MOMA’nın Tasarım Küratörü Paolo Antonelli’ye göre ise sadece verimlilik yeterli olmayabiliyor. New York’un "ucuz, etkili ama çirkin" trafik bariyerlerine karşın Enzo Mari’nin tasarladığı ve geleneksel keklerden dolayı “panettone” adını alan Milano’daki bariyerler, “zarif, zevkli ve neşe dolu.” (son sıfata katılıyorum ama ilk ikisi konusunda İtalyan milliyetçiliği ağır basmış sanki, ne dersiniz?)



Hillary Cotham ise, Londra’nın (daha önce bloğumda yer verdiğim, Norman Foster tasarımıyla yenilenecek olan) Routemaster ile bizim de kullandığımız metrobüsleri karşılaştırmış.

Index:Design CEO’su Kigge Mai Hvid’e göre ise iyi tasarım WhalePower’ın biomimik harikası ödüllü rüzgar türbini.



Yves Behar ise sürdürülebilirlik için iyi bir örnek olan Smart Car’ı örnek göstermiş. Doğum yılı 1997’den bu yana düşük satış grafiği çizen Smart, aslında kompakt ve yakıt dostu tam bir şehir arabası. Behar’a göre finansal, teknik ve stil hataları yüzünden Hummer’ın bile estetik konusunda üstünlük tasladığı bir ürün. Tasarımcı, trendin küçük arabalar yönünde esmesi ve gelecek yıl elektrikli versiyonun piyasaya sürülmesiyle Smart’ın dünyaya değer katan misyonunu geri kazanacağını düşünüyor.

2 Şubat 2009 Pazartesi

Ayağını yorganına göre uzat...

Devir, değişiyor ve gelecek nesillere miras olarak sürdürülebilir bir dünya bırakmak istiyorsak değişmek de zorunda. Sahtekarlık, Yeni Dünya’nın tam göbeğinde nice dev kurumları yutmaya başladığında, küresel ekonominin aktörleri önlem almak yerine, soğukta donan insanların uykuya dalması gibi olmayan paranın tatlı sıcaklığına dalıp gittiler, meyvelerini de biz topluyoruz.

Aynı iklim değişikliği politikalarındaki gibi, (en büyük etkiye sahip olan hükümetler hala gerekli önlemleri almazken) bireyler kolektif çalışmalarla değişimi başarmaya, farkındalığı artırmaya çalışıyor.

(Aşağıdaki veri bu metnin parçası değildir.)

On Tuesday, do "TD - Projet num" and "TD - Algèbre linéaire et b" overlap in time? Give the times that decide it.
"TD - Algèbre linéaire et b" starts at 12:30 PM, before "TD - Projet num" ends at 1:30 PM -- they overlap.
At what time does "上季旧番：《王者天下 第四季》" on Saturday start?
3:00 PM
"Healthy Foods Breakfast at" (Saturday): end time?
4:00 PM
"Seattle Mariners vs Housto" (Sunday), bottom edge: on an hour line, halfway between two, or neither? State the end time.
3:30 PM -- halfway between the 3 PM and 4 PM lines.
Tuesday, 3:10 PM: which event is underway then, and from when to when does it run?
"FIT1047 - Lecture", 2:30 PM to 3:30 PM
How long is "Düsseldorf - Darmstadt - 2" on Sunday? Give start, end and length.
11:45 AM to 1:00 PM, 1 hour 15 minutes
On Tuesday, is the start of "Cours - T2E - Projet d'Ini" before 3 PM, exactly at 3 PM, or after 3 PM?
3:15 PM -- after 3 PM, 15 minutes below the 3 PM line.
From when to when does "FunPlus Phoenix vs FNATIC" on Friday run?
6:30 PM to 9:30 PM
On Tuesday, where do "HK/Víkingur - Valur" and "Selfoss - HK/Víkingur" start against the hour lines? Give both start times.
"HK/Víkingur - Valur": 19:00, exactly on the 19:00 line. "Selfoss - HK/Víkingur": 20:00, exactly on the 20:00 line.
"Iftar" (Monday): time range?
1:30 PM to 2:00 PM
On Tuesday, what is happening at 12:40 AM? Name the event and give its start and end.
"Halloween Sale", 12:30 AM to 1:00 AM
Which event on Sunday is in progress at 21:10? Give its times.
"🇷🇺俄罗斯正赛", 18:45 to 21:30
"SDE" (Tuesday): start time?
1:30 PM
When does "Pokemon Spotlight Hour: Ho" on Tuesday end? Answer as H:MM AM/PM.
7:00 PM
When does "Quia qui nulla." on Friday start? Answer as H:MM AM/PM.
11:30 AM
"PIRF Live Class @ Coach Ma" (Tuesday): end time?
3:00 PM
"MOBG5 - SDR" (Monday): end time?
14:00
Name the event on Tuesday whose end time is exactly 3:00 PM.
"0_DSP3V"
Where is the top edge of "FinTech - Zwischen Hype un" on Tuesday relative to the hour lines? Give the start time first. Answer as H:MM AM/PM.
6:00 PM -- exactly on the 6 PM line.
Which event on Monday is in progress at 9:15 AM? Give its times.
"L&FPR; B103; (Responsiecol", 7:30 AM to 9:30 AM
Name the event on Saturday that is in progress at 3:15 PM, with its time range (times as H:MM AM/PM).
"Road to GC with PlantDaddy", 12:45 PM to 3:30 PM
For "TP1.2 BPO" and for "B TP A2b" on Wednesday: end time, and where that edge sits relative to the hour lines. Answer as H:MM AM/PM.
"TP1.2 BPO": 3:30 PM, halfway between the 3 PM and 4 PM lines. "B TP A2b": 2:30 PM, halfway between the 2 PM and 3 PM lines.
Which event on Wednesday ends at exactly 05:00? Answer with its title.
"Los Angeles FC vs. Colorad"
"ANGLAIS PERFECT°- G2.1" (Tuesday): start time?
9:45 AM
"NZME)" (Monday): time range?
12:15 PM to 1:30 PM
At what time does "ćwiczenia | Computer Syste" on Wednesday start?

İşte ekonomik koşulların (zengin/fakir) hepimizi (kriz öncesi döneme göre) daha da zorladığı bir ortamda, Emerging Trends, ticaretin yeni değerler üreteceğini öngörüyor. Mesela, ticaretin ilk hali olan takasın sanal dünyaya yansımalarıyla daha sık karşılaşacağımızı, herhangi bir eşya kadar becerilerimizin de daha sık değiş-tokuş edileceğini belirtiyor. TradeaFavor’ın ya da SwapThing’in yaptıkları tam da bu! Facebook’taki gruplarına dahil olursanız, yetkin olduğunuz konuyu ihtiyaç duyabilecek kişilere duyurup, siz de karşılığında başka birinden bedava bir hizmet/eşya alabilirsiniz. (Ülkemizdeki örnekler, TürkBarter, KoçBarter, AvrasyaBarter, ağırlıklı finansal takasa yönelik)



Eğer “finansal anlamda daha fazla yaratıcı fikire, kriz dalgasından en az zararla çıkmak üzere ipuçlarına ihtiyacımız var” derseniz, kesinlikle WiseBread’i takip edin derim. Yok “beni ancak piyango kurtarır” derseniz, denemeye devam!